• **JOB ITEM**: From the listing below, copy each line where "SMBIOS" occurs.

• **EXTRACTED ENTRIES**:
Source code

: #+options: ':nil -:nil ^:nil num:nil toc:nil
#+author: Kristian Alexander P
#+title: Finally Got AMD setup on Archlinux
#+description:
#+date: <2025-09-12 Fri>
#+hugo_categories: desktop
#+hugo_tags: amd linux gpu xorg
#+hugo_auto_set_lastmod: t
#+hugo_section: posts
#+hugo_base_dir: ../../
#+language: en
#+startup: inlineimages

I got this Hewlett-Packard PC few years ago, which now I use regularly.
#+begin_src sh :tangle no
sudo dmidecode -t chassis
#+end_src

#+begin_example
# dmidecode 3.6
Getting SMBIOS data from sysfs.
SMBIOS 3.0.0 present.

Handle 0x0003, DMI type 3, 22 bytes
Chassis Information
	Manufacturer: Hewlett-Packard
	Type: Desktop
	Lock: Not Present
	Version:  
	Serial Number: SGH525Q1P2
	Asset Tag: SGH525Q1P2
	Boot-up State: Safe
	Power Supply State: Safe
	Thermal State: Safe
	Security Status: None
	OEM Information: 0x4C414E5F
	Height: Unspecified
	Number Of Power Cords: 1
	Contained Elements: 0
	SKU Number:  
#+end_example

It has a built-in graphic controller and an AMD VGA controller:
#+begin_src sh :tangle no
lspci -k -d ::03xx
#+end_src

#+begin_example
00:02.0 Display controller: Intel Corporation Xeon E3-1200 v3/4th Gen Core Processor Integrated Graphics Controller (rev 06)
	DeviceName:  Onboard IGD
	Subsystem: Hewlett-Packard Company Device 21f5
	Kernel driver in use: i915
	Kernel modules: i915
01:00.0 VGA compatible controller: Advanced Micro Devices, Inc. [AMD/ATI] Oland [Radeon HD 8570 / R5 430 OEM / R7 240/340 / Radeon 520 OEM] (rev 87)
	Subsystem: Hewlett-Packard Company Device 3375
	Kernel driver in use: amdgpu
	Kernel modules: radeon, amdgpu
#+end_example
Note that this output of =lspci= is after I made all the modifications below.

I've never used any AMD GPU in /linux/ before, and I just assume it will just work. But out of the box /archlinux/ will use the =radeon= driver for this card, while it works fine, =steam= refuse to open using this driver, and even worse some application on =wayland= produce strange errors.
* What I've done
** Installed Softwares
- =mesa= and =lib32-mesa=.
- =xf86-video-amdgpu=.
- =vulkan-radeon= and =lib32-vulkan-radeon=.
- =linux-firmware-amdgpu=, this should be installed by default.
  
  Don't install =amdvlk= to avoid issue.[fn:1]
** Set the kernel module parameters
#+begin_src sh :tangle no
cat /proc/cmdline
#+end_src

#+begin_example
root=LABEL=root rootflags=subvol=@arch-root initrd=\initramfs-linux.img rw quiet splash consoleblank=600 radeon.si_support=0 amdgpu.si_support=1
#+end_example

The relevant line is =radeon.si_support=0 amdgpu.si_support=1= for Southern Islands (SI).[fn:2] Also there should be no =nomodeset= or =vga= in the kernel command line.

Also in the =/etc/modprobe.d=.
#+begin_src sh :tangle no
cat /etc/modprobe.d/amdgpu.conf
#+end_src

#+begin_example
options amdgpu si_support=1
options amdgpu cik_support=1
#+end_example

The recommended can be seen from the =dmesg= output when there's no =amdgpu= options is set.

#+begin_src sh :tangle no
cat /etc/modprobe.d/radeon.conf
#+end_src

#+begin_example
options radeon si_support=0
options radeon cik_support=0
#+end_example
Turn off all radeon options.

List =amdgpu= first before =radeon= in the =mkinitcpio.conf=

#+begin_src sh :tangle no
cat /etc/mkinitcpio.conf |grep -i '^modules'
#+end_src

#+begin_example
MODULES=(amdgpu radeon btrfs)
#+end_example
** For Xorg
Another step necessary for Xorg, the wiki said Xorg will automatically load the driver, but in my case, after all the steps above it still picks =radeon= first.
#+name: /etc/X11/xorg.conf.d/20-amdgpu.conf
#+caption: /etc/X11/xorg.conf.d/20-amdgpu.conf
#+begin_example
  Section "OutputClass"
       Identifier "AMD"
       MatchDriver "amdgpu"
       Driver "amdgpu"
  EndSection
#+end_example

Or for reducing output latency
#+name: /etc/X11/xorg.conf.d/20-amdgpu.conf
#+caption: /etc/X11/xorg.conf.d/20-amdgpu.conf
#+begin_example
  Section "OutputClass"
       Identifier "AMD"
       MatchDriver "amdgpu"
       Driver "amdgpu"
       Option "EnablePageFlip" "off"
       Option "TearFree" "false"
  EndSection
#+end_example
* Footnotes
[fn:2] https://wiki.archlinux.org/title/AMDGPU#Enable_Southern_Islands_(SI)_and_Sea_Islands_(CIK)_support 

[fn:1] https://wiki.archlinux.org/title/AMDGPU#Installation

• **RESULT FOR THIS TASK**:
Getting SMBIOS data from sysfs.
SMBIOS 3.0.0 present.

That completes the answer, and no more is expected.